WHAT TO DO:
Below are records; work out how many of their lines hold the string "group" and give that number alone.

Source records:
########

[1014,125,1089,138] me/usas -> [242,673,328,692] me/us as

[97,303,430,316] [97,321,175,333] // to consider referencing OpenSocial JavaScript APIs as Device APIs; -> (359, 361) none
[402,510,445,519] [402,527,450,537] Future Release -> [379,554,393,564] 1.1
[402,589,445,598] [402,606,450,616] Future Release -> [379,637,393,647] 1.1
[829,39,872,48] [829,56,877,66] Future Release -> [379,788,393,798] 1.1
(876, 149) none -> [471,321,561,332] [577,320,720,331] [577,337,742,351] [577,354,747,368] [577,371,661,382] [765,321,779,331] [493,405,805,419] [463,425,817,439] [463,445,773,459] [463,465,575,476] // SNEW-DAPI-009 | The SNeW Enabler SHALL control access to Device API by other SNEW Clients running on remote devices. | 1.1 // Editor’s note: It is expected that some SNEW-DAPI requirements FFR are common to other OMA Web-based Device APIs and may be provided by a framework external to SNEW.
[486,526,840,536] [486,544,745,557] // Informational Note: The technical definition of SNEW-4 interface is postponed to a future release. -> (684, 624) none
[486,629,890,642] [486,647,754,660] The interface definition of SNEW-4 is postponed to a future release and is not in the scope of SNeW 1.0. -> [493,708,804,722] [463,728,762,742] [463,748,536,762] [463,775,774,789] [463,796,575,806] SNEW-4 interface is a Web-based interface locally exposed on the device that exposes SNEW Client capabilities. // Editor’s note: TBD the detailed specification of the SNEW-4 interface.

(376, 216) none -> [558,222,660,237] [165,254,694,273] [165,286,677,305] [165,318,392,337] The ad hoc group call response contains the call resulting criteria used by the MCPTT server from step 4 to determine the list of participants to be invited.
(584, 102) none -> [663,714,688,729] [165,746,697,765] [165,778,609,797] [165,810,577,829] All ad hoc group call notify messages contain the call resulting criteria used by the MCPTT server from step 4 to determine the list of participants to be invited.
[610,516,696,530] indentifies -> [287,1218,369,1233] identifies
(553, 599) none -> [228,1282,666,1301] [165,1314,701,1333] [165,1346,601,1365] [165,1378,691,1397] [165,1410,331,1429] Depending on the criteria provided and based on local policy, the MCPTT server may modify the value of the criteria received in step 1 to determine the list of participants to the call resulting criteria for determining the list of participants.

########

ANSWER FOR THE TASK:
2